Trisha E. O`Hehir, RDH
Periodontal disease is clearly a bacterial infection that is altered by the immune response of each individual. Many years ago, it was thought that bacteria directly attacked supporting periodontal structures by actually biting off chunks of bone and connective tissue. Sophisticated research has determined that periodontal destruction, although triggered by bacterial toxins, is caused by the patient`s own immune system.
In an attempt to protect itself, the body sets in motion complex activities which destroy both bone and connective tissue. The body will contain and localize an infection and then eliminate the bacteria by eliminating the teeth and surrounding tissues harboring bacterial plaque.
Clinical aspects and the eventual outcome of periodontal disease are well documented. But the very start of the disease process has only recently received attention. Cell-level activity, which allows bacterial toxins to invade the body through the gingival sulcus, provides the answers.
The epithelial attachment provides a physical barrier to bacterial penetration. However, we know that bacterial antigens are capable of passing through the attachment. It is a two-way barrier with gingival crevicular fluid flowing out and very limited substances passing inward. Until recently, research focused on the substances which passed through the epithelial attachment and into the underlying tissues.
We see what happens, but not when it starts
The question most often asked was: Did whole bacteria pass this barrier or just their by-products? Although some bacteria have been identified within tissue samples, it is generally accepted that adult periodontal disease does not involve direct invasion of bacteria through sulcular epithelium. The question now is not what passes through the attachment, but what allows this transfer of toxins to occur. Despite what we do know about the pathogenesis of periodontal disease and the bacteria involved, we also need to know what allows bacterial antigens to pass through the epithelial attachment. When does the epithelial attachment become permeable? When does the protective epithelial barrier fail to keep out bacterial antigens? In other words, when does periodontal disease start?
A recent communication in the Journal of Periodontology addressed this issue. Dr. Perry Ratcliff, periodontist and professor emeritus of the University of California, San Francisco, presented a model of pathogenesis which uses antigen penetration through the sulcular epithelium as the actual start of disease.
As clinicians, we must rely on the clinical evidence of disease rather than on biochemical changes occurring on a cellular level. However, what we see is not the actual start of the disease, but the visible signs of disease progression. Our clinical observations depend on tissue destruction resulting from periodontal disease. At this time, we have no tool or test to measure the very start of disesase - just the results.
If we understand the mechanisms by which sulcular epithelial cells increase in permeability, we would better understand the process by which bacterial antigens are allowed to pass though the attachment. Healthy epithelial cells have a normal life span of two to four days, at which time they are replaced. Normal shedding of epithelial cells occurs from the sulcus, the oral mucosa, and the tongue.
Once shed, these epithelial cells are broken down by oral bacteria, releasing volatile sulphur compounds (VSC), specifically hydrogen sulfide and methal mercaptan. These compounds are released into the saliva where they are taken up by supragingival bacterial plaque. Wicking action then draws these agents into the sulcus by way of subgingival bacterial plaque. Thus, the VSC or permeation agents are delivered directly to the epithelial attachment, where their chemistry increases the permeability of the epithelial attachment, allowing bacterial antigens to cross the defensive barrier. This important finding adds to our understanding of the pathogenesis of periodontal disease.
The majority of our work in periodontics now involves people who have already lost attachment and bone. But earlier intervention in those cases could prevent such losses.
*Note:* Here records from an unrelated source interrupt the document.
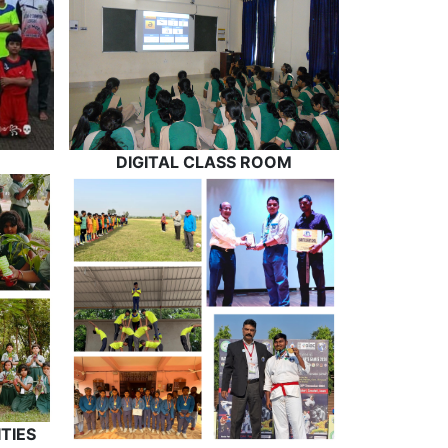
DIGITAL CLASS ROOM
TIES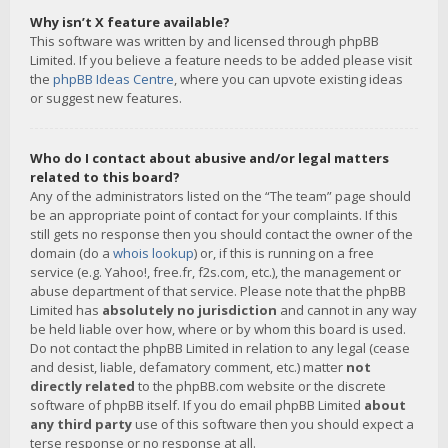
Why isn’t X feature available?
This software was written by and licensed through phpBB
Limited. If you believe a feature needs to be added please visit
the
phpBB Ideas Centre
, where you can upvote existing ideas
or suggest new features.
Who do I contact about abusive and/or legal matters
related to this board?
Any of the administrators listed on the “The team” page should
be an appropriate point of contact for your complaints. If this
still gets no response then you should contact the owner of the
domain (do a
whois lookup
) or, if this is running on a free
service (e.g. Yahoo!, free.fr, f2s.com, etc.), the management or
abuse department of that service. Please note that the phpBB
Limited has
absolutely no jurisdiction
and cannot in any way
be held liable over how, where or by whom this board is used.
Do not contact the phpBB Limited in relation to any legal (cease
and desist, liable, defamatory comment, etc.) matter
not
directly related
to the phpBB.com website or the discrete
software of phpBB itself. If you do email phpBB Limited
about
any third party
use of this software then you should expect a
terse response or no response at all.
In the past, more research attention has been placed on the connective tissue ramifications of inflammatory periodontal disease, overlooking the actual permeation of bacterial antigen through the epithelial attachment.
This concept of pathogenesis may lead to research in the area of antigen permeation which could provide clinical applications. This information would allow us to intervene at the start of the disease process, before periodontal disease had a chance to destroy connective tissue and bone.
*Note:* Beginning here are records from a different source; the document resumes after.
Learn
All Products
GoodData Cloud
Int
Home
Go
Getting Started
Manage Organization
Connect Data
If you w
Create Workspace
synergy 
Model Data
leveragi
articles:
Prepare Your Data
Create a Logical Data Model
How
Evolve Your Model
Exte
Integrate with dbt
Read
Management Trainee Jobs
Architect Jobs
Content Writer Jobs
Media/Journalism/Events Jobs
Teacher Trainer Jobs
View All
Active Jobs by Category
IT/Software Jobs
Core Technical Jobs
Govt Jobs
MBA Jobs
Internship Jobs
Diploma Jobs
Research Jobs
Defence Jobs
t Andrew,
Research on the cellular activity of the epithelial attachment will eventually lead to clinical applications. Although it is possible to measure VSC levels clinically, this technology is currently being used simply to monitor oral malodor. However, a recent report by Japanese researchers correlated elevated VSC levels with periodontal disease.
Perhaps future work will identify a critical level for permeation agents, the level at which bacterial antigen is capable of penetrating the epithelial attachment. We would then know exactly when periodontal disease begins. Although early cell-level changes are not perceived through clinical evaluation, knowledge of antigen penetration could be used to develop a diagnostic tool. In that way, cell level activity could easily be monitored by dental hygienists in clinical practice, or even patients at home.